Key Terms Review: Network Diagrams and CPM
Flip through these cards to reinforce core concepts before moving on.
- Precedence Diagramming Method (PDM)
- A method of constructing a schedule network diagram where activities are represented by nodes and are graphically linked by one or more logical relationships (dependencies) to show the sequence in which the activities are to be performed.
- Finish-to-Start (FS) relationship
- A logical relationship in which a successor activity cannot start until a predecessor activity has finished. It is the most common dependency type in predictive schedules.
- Mandatory dependency (hard logic)
- A relationship that is legally or contractually required or inherent in the nature of the work. It cannot be changed without changing the work itself.
- Discretionary dependency (soft logic)
- A relationship that is based on best practices, preferences, or convenience. It can be changed if needed, for example to compress the schedule.
- Early Start (ES) and Early Finish (EF)
- ES is the earliest time an activity can start given its predecessors. EF is the earliest time it can finish, calculated as ES plus its duration.
- Late Start (LS) and Late Finish (LF)
- LS is the latest time an activity can start without delaying the project finish. LF is the latest time it can finish without delaying the project finish.
- Total float (total slack)
- The amount of time an activity can be delayed without delaying the project finish date. Calculated as LS − ES or LF − EF.
- Critical path
- The sequence of activities that represents the longest path through a project, which determines the shortest possible project duration. Activities on the critical path have zero total float.
- Lag vs Lead
- Lag is a waiting period inserted between activities (e.g., FS+3d). Lead is an overlap where a successor starts before the predecessor finishes (e.g., FS−2d).
- Fast tracking
- A schedule compression technique that involves performing activities in parallel or overlapping them that were originally planned in sequence, often increasing risk and rework.
- Crashing
- A schedule compression technique that involves adding or adjusting resources to critical path activities to shorten their durations without changing scope, usually increasing cost.
Key Terms
- lag
- A waiting period inserted between a predecessor and successor activity in a schedule network diagram.
- lead
- An overlap between activities in which a successor activity starts before the predecessor activity has finished.
- crashing
- A schedule compression technique that adds or adjusts resources to critical path activities to shorten their durations without changing project scope, usually increasing cost.
- total float
- The amount of time an activity can be delayed without delaying the project finish date, calculated as LS − ES or LF − EF.
- work package
- The work defined at the lowest level of the work breakdown structure for which cost and duration are estimated and managed.
- critical path
- The sequence of activities that represents the longest path through a project, which determines the shortest possible project duration. Activities on the critical path have zero total float.
- fast tracking
- A schedule compression technique that overlaps activities that were originally planned to be done in sequence, often increasing risk and rework.
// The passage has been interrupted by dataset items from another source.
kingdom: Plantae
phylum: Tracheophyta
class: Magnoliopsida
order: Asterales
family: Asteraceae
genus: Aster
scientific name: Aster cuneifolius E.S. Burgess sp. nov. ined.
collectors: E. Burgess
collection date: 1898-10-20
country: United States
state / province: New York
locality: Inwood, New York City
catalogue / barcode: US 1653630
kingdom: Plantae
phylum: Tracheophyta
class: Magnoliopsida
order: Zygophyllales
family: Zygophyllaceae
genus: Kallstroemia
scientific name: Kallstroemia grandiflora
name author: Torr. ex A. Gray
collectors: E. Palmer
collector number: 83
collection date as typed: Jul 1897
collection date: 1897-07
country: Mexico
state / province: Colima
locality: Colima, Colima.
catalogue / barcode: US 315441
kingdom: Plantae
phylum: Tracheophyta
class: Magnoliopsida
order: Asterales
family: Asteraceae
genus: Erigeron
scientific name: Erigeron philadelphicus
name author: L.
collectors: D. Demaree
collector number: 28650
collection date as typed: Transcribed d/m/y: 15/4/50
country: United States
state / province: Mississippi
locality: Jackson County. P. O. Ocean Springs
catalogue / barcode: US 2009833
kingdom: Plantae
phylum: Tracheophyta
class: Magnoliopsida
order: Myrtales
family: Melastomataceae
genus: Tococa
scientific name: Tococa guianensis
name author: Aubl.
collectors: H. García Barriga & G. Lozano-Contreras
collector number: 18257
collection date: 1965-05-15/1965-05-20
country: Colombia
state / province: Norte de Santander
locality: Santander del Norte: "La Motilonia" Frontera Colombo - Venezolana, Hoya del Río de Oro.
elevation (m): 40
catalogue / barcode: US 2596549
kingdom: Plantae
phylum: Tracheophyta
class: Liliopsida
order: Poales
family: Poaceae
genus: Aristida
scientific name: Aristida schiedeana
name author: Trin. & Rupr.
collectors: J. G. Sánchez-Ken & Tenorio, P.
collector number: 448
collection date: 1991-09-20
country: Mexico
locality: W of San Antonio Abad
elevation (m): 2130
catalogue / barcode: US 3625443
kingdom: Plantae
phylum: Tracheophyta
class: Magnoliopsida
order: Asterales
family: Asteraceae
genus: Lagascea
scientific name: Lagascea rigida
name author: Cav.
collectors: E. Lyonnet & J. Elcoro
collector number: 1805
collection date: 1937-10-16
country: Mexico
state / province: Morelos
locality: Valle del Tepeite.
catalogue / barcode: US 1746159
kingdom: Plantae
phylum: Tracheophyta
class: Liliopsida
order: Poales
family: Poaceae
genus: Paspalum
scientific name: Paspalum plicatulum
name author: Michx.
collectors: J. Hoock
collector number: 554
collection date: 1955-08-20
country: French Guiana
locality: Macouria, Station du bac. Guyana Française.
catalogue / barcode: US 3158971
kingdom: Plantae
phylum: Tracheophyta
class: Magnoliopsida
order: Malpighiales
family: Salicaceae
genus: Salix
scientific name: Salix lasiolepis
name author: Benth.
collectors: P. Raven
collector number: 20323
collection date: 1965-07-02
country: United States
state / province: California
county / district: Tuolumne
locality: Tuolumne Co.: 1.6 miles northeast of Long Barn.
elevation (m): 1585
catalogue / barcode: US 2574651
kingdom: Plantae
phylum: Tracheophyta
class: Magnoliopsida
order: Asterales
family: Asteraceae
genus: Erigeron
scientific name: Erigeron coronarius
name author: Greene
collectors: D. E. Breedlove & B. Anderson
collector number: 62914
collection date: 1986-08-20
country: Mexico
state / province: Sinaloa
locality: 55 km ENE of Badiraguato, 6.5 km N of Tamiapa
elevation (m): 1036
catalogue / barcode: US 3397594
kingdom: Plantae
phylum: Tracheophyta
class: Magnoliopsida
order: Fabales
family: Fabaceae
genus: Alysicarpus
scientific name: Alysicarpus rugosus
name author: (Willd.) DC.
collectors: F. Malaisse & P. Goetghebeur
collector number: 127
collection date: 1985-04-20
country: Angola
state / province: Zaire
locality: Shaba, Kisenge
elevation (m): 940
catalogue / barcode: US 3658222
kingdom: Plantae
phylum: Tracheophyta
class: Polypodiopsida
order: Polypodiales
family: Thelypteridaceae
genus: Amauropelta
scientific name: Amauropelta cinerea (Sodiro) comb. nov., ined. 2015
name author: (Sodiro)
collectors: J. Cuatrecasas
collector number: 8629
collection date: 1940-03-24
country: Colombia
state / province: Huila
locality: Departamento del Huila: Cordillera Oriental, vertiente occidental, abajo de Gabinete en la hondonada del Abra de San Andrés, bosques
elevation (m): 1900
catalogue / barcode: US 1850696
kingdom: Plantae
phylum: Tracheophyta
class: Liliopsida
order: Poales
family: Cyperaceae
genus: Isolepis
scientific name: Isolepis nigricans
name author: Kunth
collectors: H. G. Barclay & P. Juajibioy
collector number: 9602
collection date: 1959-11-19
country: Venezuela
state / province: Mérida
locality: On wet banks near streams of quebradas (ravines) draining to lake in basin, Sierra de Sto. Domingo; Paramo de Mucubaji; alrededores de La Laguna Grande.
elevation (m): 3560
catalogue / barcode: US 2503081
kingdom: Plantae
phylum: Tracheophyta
- schedule network diagram
- A graphical representation of the logical relationships among project schedule activities, often built using the Precedence Diagramming Method.
- work breakdown structure
- A hierarchical decomposition of the total scope of work to be carried out by the project team to accomplish the project objectives and create the required deliverables.
- Precedence Diagramming Method (PDM)
- A method of constructing a schedule network diagram where activities are represented by nodes and are graphically linked by one or more logical relationships to show sequence.